Jatene considera fundamental o atendimento tanto à comunidade como um todo quanto ao indivíduo. “Quando alguém numa família está doente, as pessoas ficam aflitas, angustiadas, com medo, precisam ser atendidas e receber atenção. Eu digo sempre que o oposto do medo não é a coragem, é a fé. É preciso acreditar”, aconselhou Adib, emocionando a platéia.

Em 1981, ocorreu a VIII Conferência Nacional de Saúde, em Brasília, com forte participação popular.
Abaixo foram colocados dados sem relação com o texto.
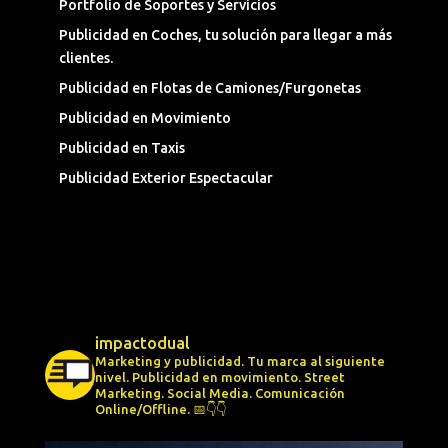
Portfolio de Soportes y Servicios
Publicidad en Coches, tu solución para llegar a más
clientes.
Publicidad en Flotas de Camiones/Furgonetas
Publicidad en Movimiento
Publicidad en Taxis
Publicidad Exterior Espectacular
impactodual
Marketing y publicidad. Tu marca al siguiente
nivel.
Publicidad en movimiento.
Street
Marketing.
Social Media.
Comunicación
Online/Offline.
📅👇👇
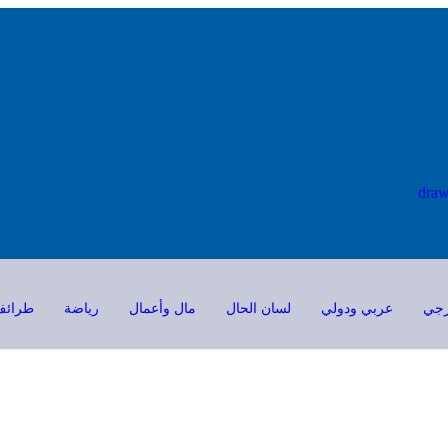
ارجي
عربي ودولي
لسان الحال
مال وأعمال
رياضة
طرائف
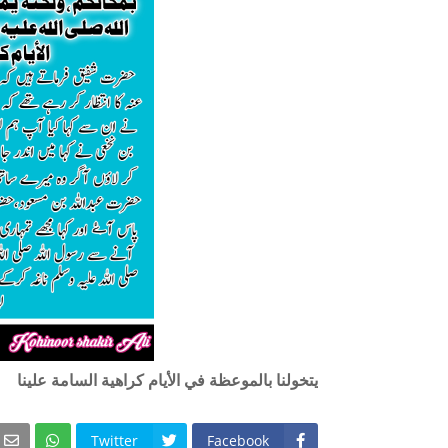
يتخولنا بالموعظة في الأيام كراهية السامة علينا .
Twitter
Facebook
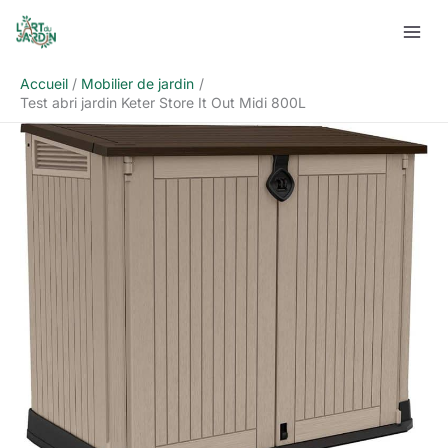
Aller
Rechercher
au
contenu
Accueil
Mobilier de jardin
Test abri jardin Keter Store It Out Midi 800L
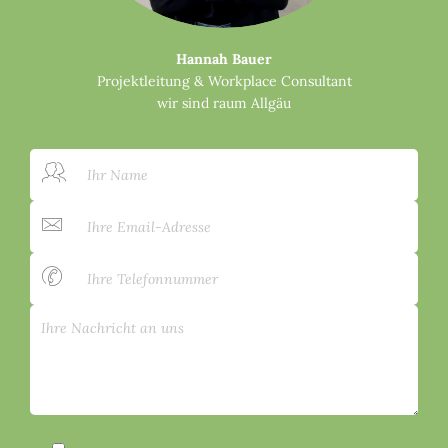
Hannah Bauer
Projektleitung & Workplace Consultant
wir sind raum Allgäu
PLEASE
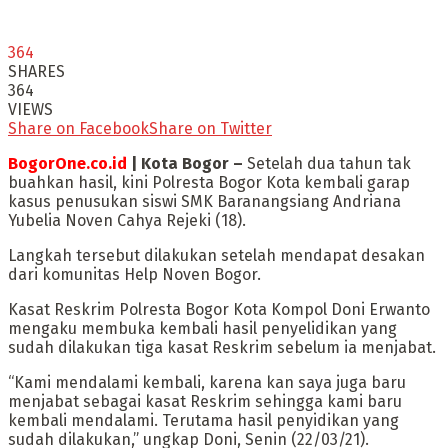
364
SHARES
364
VIEWS
Share on Facebook
Share on Twitter
BogorOne.co.id
| Kota Bogor –
Setelah dua tahun tak
buahkan hasil, kini Polresta Bogor Kota kembali garap
kasus penusukan siswi SMK Baranangsiang Andriana
Yubelia Noven Cahya Rejeki (18).
Langkah tersebut dilakukan setelah mendapat desakan
dari komunitas Help Noven Bogor.
Kasat Reskrim Polresta Bogor Kota Kompol Doni Erwanto
mengaku membuka kembali hasil penyelidikan yang
sudah dilakukan tiga kasat Reskrim sebelum ia menjabat.
“Kami mendalami kembali, karena kan saya juga baru
menjabat sebagai kasat Reskrim sehingga kami baru
kembali mendalami. Terutama hasil penyidikan yang
sudah dilakukan,” ungkap Doni, Senin (22/03/21).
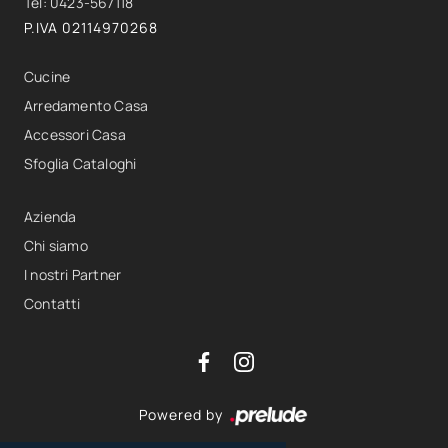
Tel: 0423-567118
P.IVA 02114970268
Cucine
Arredamento Casa
Accessori Casa
Sfoglia Cataloghi
Azienda
Chi siamo
I nostri Partner
Contatti
Powered by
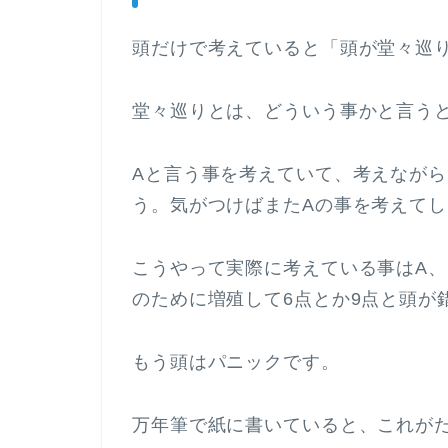
頭だけで考えていると「頭が堂々巡
堂々巡りとは、どういう事かと言う
Aと言う事を考えていて、考えながら
う。気がつけばまたAの事を考えて
こうやって実際に考えている事はA、
のために増殖して6点とか9点と頭が
もう頭はパニックです。
万年筆で紙に書いていると、これが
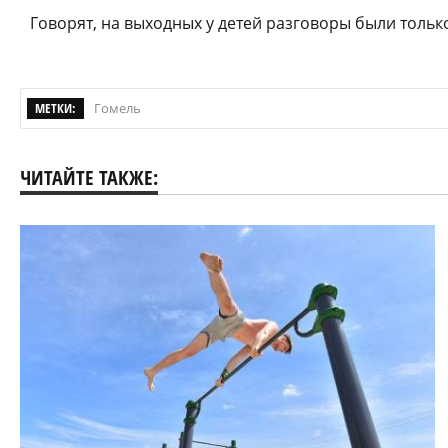
Говорят, на выходных у детей разговоры были тольк
МЕТКИ:
Гомель
ЧИТАЙТЕ ТАКЖЕ:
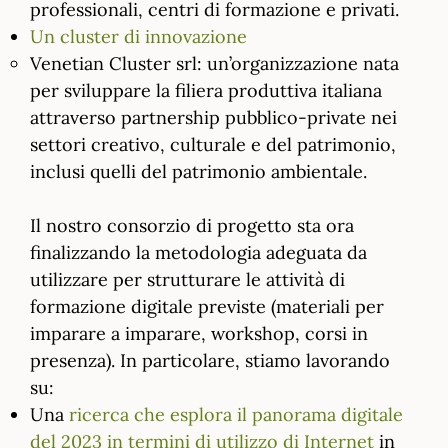
professionali, centri di formazione e privati.
Un cluster di innovazione
Venetian Cluster srl: un’organizzazione nata
per sviluppare la filiera produttiva italiana
attraverso partnership pubblico-private nei
settori creativo, culturale e del patrimonio,
inclusi quelli del patrimonio ambientale.
Il nostro consorzio di progetto sta ora
finalizzando la metodologia adeguata da
utilizzare per strutturare le attività di
formazione digitale previste (materiali per
imparare a imparare, workshop, corsi in
presenza). In particolare, stiamo lavorando
su:
Una
ricerca che esplora il panorama digitale
del 2023 in termini di utilizzo di Internet
in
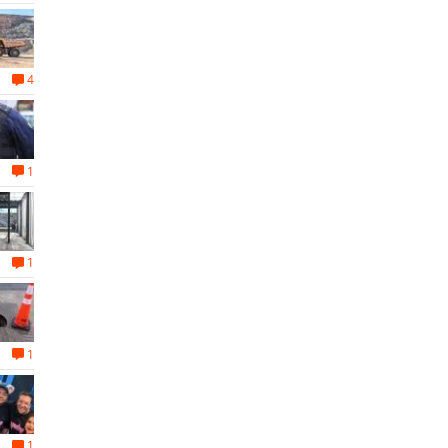
4
1
1
1
1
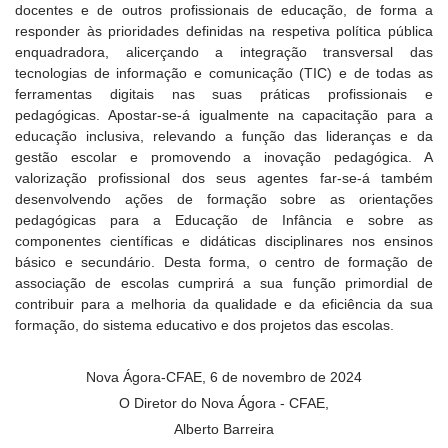
docentes e de outros profissionais de educação, de forma a
responder às prioridades definidas na respetiva política pública
enquadradora, alicerçando a integração transversal das
tecnologias de informação e comunicação (TIC) e de todas as
ferramentas digitais nas suas práticas profissionais e
pedagógicas. Apostar-se-á igualmente na capacitação para a
educação inclusiva, relevando a função das lideranças e da
gestão escolar e promovendo a inovação pedagógica. A
valorização profissional dos seus agentes far-se-á também
desenvolvendo ações de formação sobre as orientações
pedagógicas para a Educação de Infância e sobre as
componentes científicas e didáticas disciplinares nos ensinos
básico e secundário. Desta forma, o centro de formação de
associação de escolas cumprirá a sua função primordial de
contribuir para a melhoria da qualidade e da eficiência da sua
formação, do sistema educativo e dos projetos das escolas.
Nova Ágora-CFAE, 6 de novembro de 2024
O Diretor do Nova Ágora - CFAE,
Alberto Barreira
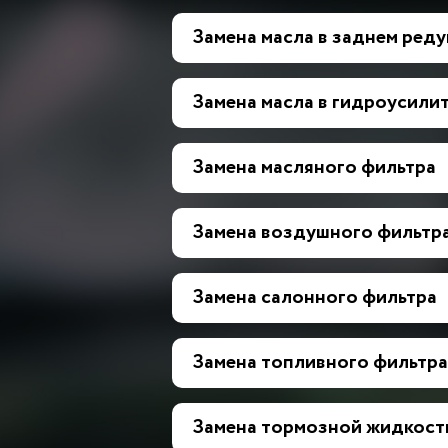
Замена масла в заднем ред
Замена масла в гидроусилит
Замена масляного фильтра
Замена воздушного фильтр
Замена салонного фильтра
Замена топливного фильтра
Замена тормозной жидкост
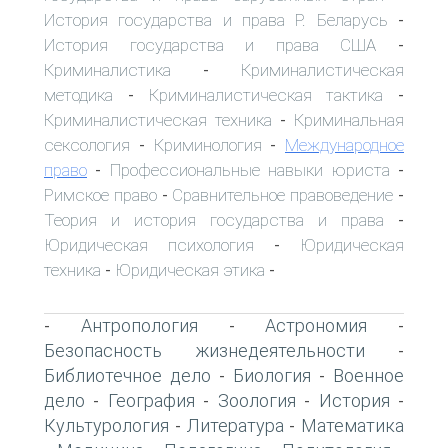
История государства и права Р. Беларусь
-
История государства и права США
-
Криминалистика
Криминалистическая
-
методика
Криминалистическая тактика
-
-
Криминалистическая техника
Криминальная
-
сексология
Криминология
Международное
-
-
право
Профессиональные навыки юриста
-
-
Римское право
Сравнительное правоведение
-
-
Теория и история государства и права
-
Юридическая психология
Юридическая
-
техника
Юридическая этика
-
-
Антропология
Астрономия
-
-
-
Безопасность жизнедеятельности
-
Библиотечное дело
Биология
Военное
-
-
дело
География
Зоология
История
-
-
-
-
Культурология
Литература
Математика
-
-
O relatório proveniente do encontro serviu de base ao capítulo de saúde da Constituição. “Estávamos caminhando no sentido de estabelecer um novo modelo do sistema de Saúde”, indica o professor. Em 1988, com a Constituinte, ficou estabelecido no artigo 196 que saúde era um direito do cidadão e dever do Estado, precisava ser oferecida com integralidade ao nível municipal, com participação social. “Discutiu-se muito se o país agüentaria ou não realizar um atendimento desta dimensão. Acredito que os problemas que enfrentamos no setor de Saúde são pela falta de recursos, e não por deficiência na gestão, causa citada pela maioria das pessoas”, conclui Adib.